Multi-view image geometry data
--- START ---

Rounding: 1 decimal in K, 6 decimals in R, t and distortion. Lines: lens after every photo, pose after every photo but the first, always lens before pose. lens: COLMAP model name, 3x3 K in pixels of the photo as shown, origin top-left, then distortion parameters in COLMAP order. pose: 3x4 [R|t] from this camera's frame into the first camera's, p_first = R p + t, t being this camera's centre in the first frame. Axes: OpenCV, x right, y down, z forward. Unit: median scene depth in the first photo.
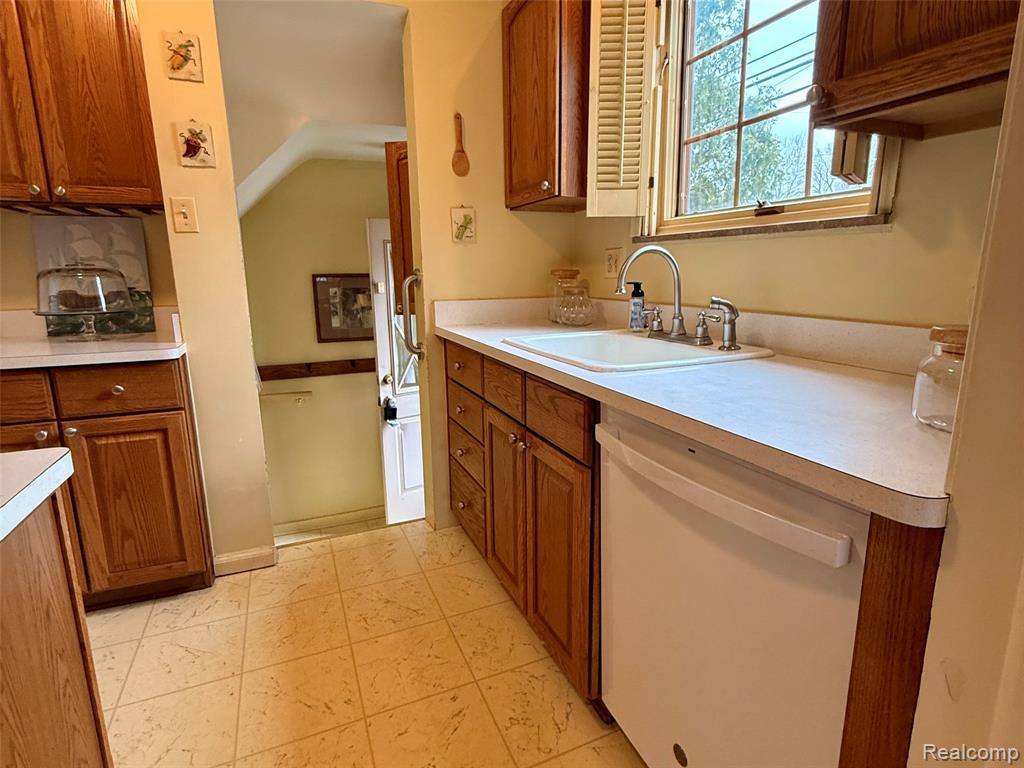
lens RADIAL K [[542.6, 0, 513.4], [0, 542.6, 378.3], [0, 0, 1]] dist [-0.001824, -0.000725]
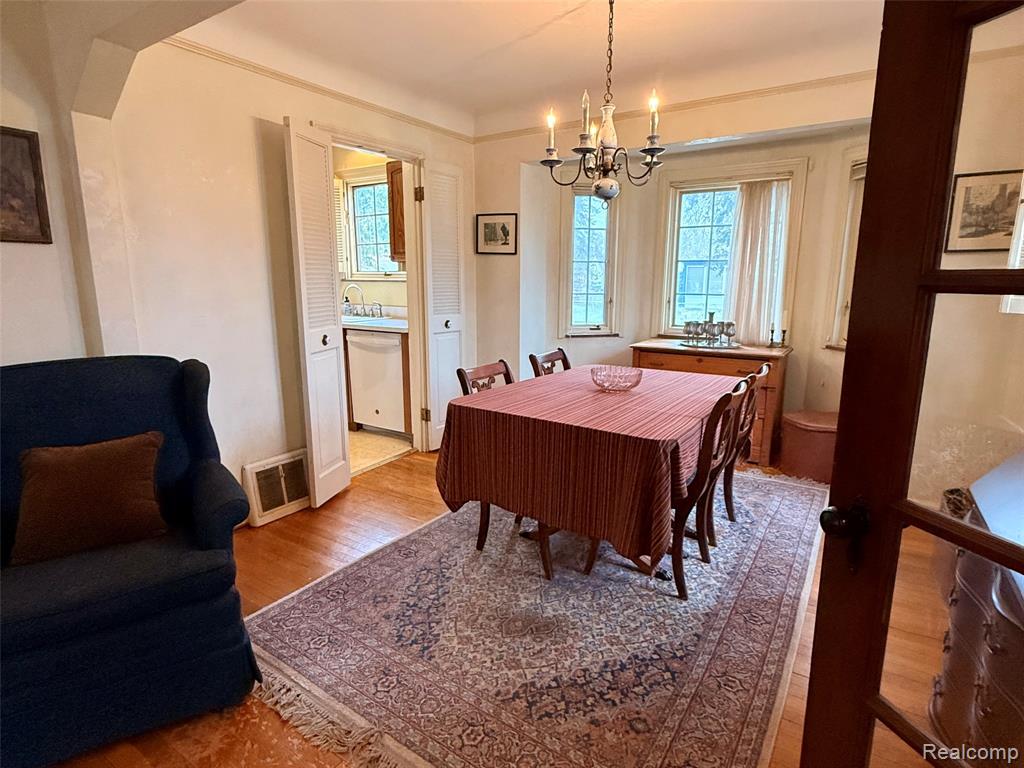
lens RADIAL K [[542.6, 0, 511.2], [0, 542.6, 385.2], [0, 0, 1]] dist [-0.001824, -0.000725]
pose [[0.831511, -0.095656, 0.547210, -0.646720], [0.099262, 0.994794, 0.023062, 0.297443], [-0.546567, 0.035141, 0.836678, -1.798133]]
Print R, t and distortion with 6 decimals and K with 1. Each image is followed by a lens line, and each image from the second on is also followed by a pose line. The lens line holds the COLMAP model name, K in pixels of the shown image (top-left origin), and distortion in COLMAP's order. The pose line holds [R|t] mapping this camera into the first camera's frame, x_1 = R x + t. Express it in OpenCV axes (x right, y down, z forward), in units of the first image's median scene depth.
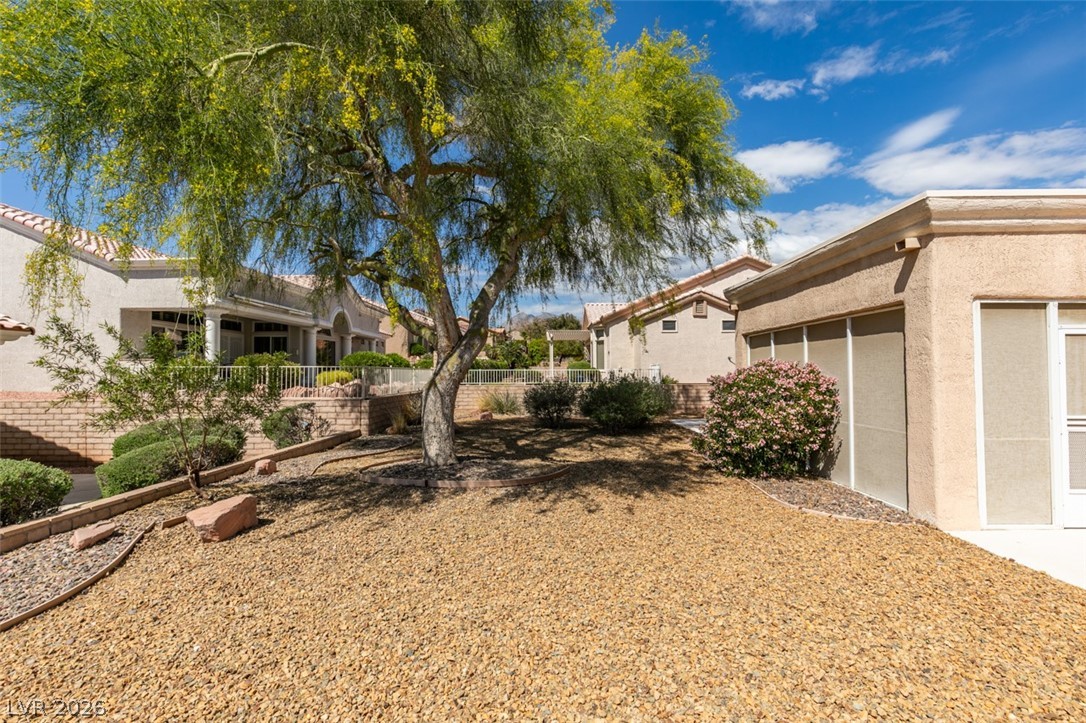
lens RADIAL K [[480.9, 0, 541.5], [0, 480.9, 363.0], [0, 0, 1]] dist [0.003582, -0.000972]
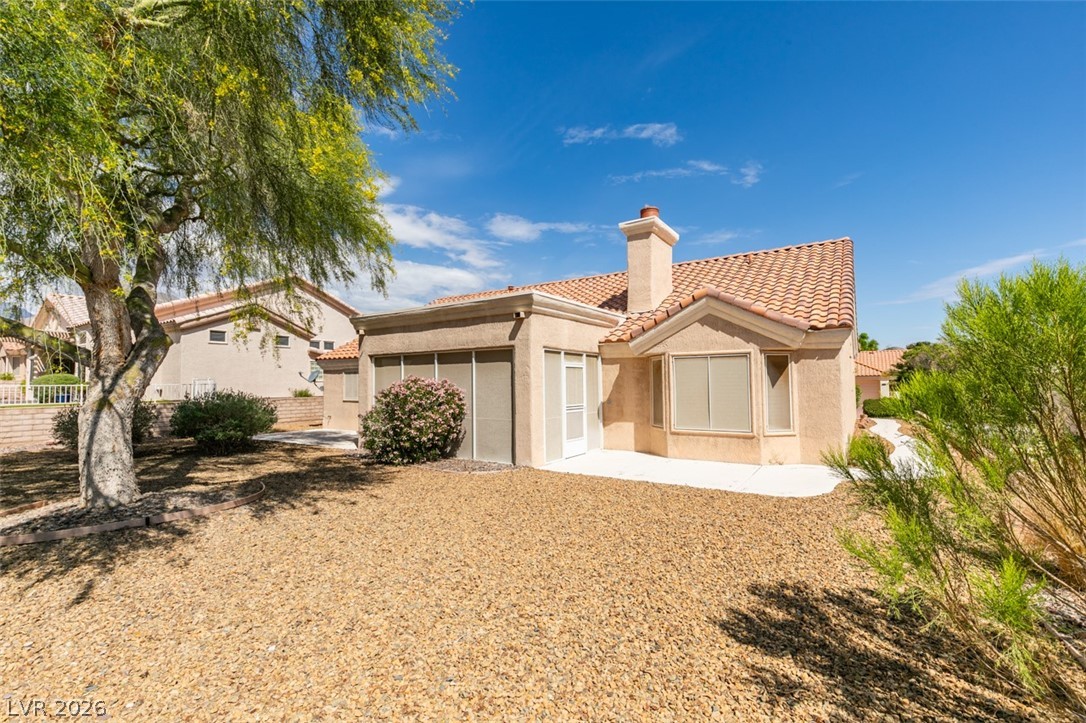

--- END ---

* **What is expected**: Once the pictures are set aside, what is needed is the lines from the line with "Print R, t and" through the end of the data, written out exactly and alone.

* **Answer space**:
Print R, t and distortion with 6 decimals and K with 1. Each image is followed by a lens line, and each image from the second on is also followed by a pose line. The lens line holds the COLMAP model name, K in pixels of the shown image (top-left origin), and distortion in COLMAP's order. The pose line holds [R|t] mapping this camera into the first camera's frame, x_1 = R x + t. Express it in OpenCV axes (x right, y down, z forward), in units of the first image's median scene depth.
lens RADIAL K [[480.9, 0, 541.5], [0, 480.9, 363.0], [0, 0, 1]] dist [0.003582, -0.000972]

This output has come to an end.